AI Navigate

Prototype-Based Knowledge Guidance for Fine-Grained Structured Radiology Reporting

arXiv cs.AI / 3/13/2026

📰 NewsModels & Research

Key Points

  • ProtoSR integrates free-text derived knowledge into structured radiology reporting by using a multimodal knowledge base of visual prototypes aligned with the reporting template.
  • The approach automatically extracts knowledge from 80k+ MIMIC-CXR studies using an instruction-tuned LLM to populate the knowledge base.
  • ProtoSR retrieves relevant prototypes for a given image-question pair and augments predictions with a prototype-conditioned residual, acting as a data-driven second opinion.
  • On the Rad-ReStruct benchmark, ProtoSR achieves state-of-the-art results, with the largest gains for detailed attribute questions, demonstrating the value of leveraging unstructured text signals for fine-grained image understanding.

Abstract

Structured radiology reporting promises faster, more consistent communication than free text, but automation remains difficult as models must make many fine-grained, discrete decisions about rare findings and attributes from limited structured supervision.

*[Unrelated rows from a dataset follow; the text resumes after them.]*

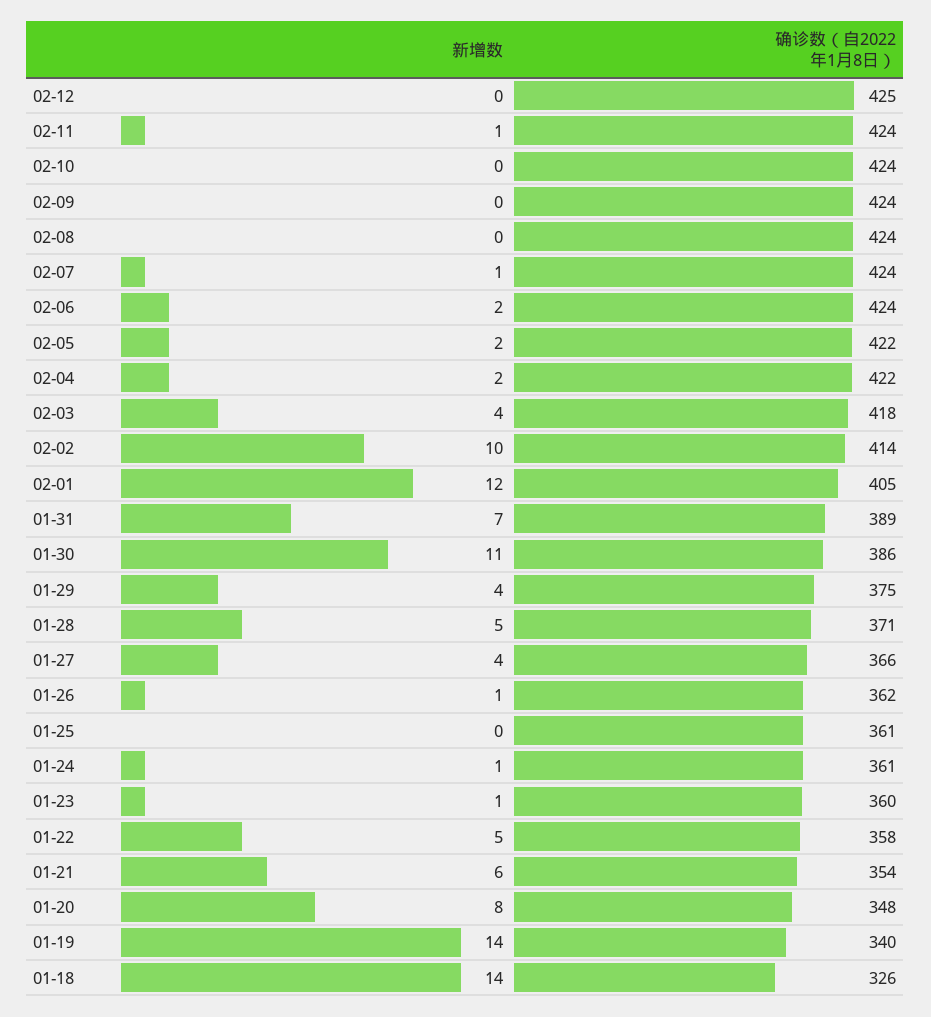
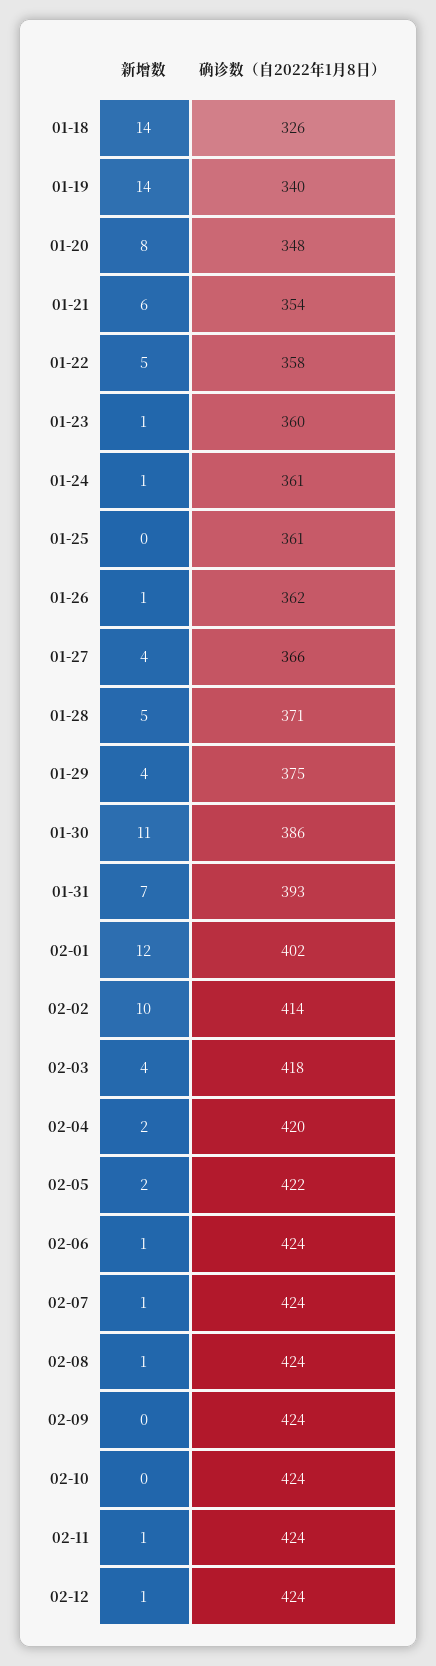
新增数, 02-12: 0 -> 1
确诊数（自2022年1月8日）, 02-12: 425 -> 424
新增数, 02-08: 0 -> 1
新增数, 02-06: 2 -> 1
确诊数（自2022年1月8日）, 02-04: 422 -> 420
确诊数（自2022年1月8日）, 02-01: 405 -> 402
确诊数（自2022年1月8日）, 01-31: 389 -> 393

In contrast, free-text reports are produced at scale in routine care and implicitly encode fine-grained, image-linked information through detailed descriptions. To leverage this unstructured knowledge, we propose ProtoSR, an approach for injecting free-text information into structured report population. First, we introduce an automatic extraction pipeline that uses an instruction-tuned LLM to mine 80k+ MIMIC-CXR studies and build a multimodal knowledge base aligned with a structured reporting template, representing each answer option with a visual prototype. Using this knowledge base, ProtoSR is trained to retrieve prototypes relevant for the current image-question pair and augment the model predictions through a prototype-conditioned residual, providing a data-driven second opinion that selectively corrects predictions. On the Rad-ReStruct benchmark, ProtoSR achieves state-of-the-art results, with the largest improvements on detailed attribute questions, demonstrating the value of integrating free-text derived signal for fine-grained image understanding.